Suga was a low-key lawmaker in the House of Representatives until Abe appointed him as a top government spokesman in December 2012, officially known as the chief cabinet secretary.

In April 2019, ahead of the imperial succession of Japan’s new emperor, Naruhito, Suga became the focus of public attention as the chief cabinet secretary played a huge role in announcing the name of the new era - Reiwa - by holding up a board with the characters on it.

Because of the role, Suga was dubbed as 'Uncle Reiwa.'

Suga has also served as minister in charge of the issue of the US military presence on Okinawa and of Japanese nationals abducted by North Korea in the 1970s and the 1980s. However, little progress has been made on either issue under Abe’s government.

Like Abe, Suga has expressed regret that the government has yet to resolve the abduction issue.

Suga, who does not have a diplomatic or economic background, said Japan’s consumption tax "will have to be raised" even after Abe’s government already doubled the tax to 10%.

But he later said he would not raise it further in the next decade.

Suga, first elected in 1996, is an eight-term lawmaker who was tapped as minister of internal affairs and communications during Abe’s first term from 2006 to 2007.

Strawberry farmer

Unlike many top lawmakers in the LDP, Suga is not from a political family. He does not belong to any faction, either.

Born the eldest son of a strawberry farmer in the northern prefecture of Akita, Suga was reluctant to join the family business upon high school graduation. He then moved to Tokyo and got a job at a cardboard box company.

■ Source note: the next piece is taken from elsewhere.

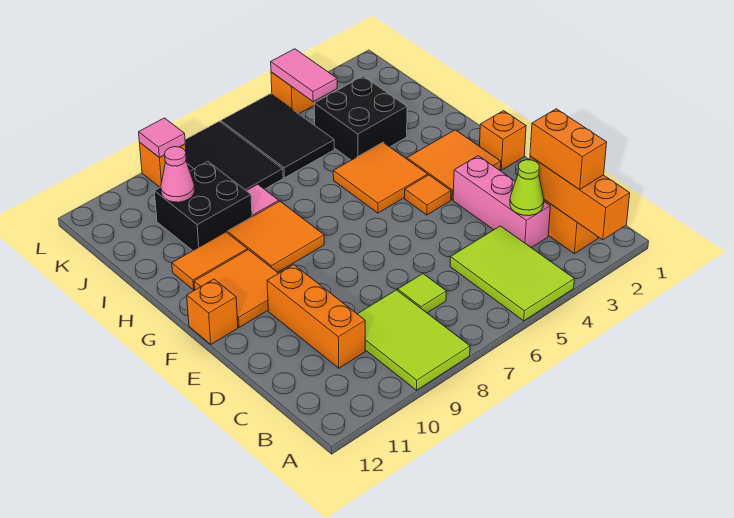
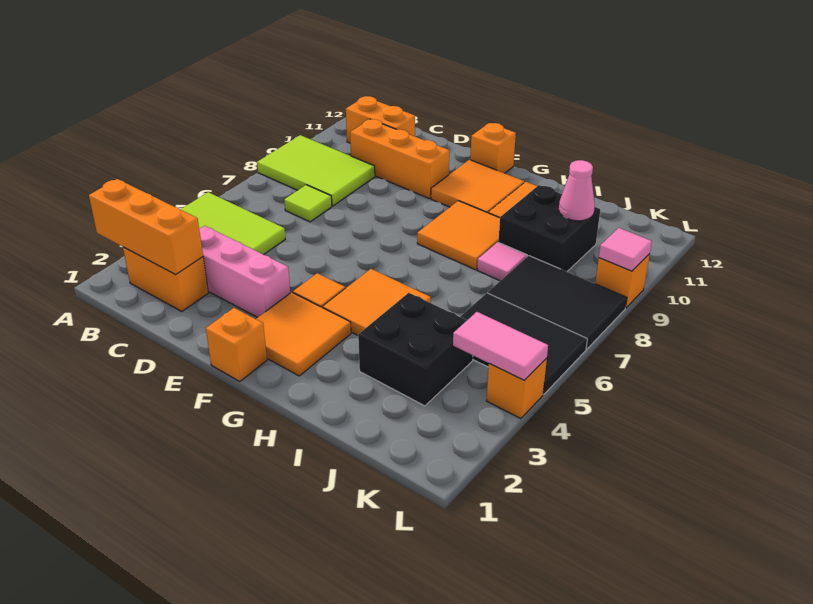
orange 1x2 brick [530,109,607,190] -> orange 1x2 brick moved to [346,96,415,143]
lime 1x1 cone [510,160,544,216] -> none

Suga entered Hosei University in Tokyo, majoring in law, as he paid his way to school.

At 26, Suga decided to devote his life to politics and started working as an aide to House of Representatives lawmaker Hikosaburo Okonogi, who served as construction minister and trade and industry minister.

In 1987, Suga was elected as a member of Yokohama city assembly and served two terms.

Suga, a karate black belt holder, does 100 sit-ups every morning to keep fit.

He is a teetotaler and has a sweet tooth, especially liking pancakes.